Skip to main content

Features

AmiVoice API has the following features:

  • Receives audio data and returns the spoken content converted to text.
  • Supports both file-based and streaming interfaces for real-time results. Please see Appropriate Use of Interface.
  • Uses text-based protocols via HTTP or WebSocket, requiring only TCP/IP availability in the client environment without the need for special libraries.
  • Ensures secure communication through HTTPS and WSS encryption.
  • Estimates and recognizes human speech from the transmitted audio data, charging only for the recognized speech duration. Please see AmiVoice API Pricing
  • Returns speech recognition results in JSON format, including not only the estimated spoken text but also speech start and end times, token-level timing information, confidence scores, and more.
  • Supports various languages.
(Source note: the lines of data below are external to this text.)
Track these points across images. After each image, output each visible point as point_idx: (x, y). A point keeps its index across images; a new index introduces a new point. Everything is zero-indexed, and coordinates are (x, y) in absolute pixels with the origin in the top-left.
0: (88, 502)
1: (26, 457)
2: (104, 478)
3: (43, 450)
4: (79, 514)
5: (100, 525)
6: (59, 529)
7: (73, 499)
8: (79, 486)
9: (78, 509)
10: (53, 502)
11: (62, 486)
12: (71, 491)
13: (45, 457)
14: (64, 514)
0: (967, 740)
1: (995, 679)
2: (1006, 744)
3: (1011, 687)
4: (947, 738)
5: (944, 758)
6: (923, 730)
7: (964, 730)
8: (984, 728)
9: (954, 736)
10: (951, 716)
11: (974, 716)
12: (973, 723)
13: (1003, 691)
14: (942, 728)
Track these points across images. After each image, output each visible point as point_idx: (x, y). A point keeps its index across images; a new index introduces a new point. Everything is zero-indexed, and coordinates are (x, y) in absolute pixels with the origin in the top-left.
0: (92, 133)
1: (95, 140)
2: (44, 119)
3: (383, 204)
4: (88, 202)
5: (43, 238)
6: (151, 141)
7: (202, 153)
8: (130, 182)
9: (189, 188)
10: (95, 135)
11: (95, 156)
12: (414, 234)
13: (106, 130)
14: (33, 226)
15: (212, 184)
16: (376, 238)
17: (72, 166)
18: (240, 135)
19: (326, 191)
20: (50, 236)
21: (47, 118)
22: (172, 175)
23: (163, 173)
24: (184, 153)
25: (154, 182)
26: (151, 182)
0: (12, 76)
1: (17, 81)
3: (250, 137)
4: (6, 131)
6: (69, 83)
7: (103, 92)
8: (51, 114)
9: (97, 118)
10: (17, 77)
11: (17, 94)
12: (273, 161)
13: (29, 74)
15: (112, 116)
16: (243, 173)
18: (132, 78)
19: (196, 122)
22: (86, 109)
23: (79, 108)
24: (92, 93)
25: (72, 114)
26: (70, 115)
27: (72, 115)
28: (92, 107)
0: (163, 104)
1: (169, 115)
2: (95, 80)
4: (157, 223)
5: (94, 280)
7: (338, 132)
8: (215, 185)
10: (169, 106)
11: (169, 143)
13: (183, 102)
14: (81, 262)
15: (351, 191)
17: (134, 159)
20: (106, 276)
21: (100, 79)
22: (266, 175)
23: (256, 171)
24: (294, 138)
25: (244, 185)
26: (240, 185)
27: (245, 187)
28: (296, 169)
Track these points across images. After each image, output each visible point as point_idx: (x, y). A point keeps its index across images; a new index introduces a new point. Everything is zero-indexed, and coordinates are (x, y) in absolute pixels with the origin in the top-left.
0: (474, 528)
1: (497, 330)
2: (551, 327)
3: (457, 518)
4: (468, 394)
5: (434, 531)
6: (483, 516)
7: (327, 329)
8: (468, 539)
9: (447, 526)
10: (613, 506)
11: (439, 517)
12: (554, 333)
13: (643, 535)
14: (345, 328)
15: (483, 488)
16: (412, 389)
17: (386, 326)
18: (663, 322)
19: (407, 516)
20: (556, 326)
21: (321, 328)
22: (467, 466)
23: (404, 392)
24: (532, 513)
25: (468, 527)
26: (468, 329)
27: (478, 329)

Please see Supported Languages.
  • Automatically inserts punctuation.
  • Automatically removes filler words such as "えーっと" and "あのー". These can be retained if needed, for example, when analyzing employee speech patterns in call centers.
  • Offers multiple speech recognition engines (combinations of language models and acoustic models) to select the optimal engine for various languages, domains, and use cases.
  • Allows users to add unrecognized words through custom vocabulary registration.
  • With the speaker diarization feature enabled, it can estimate who is speaking and when in audio containing multiple speakers.
  • When the sentiment analysis feature is enabled, it can perform sentiment analysis simultaneously.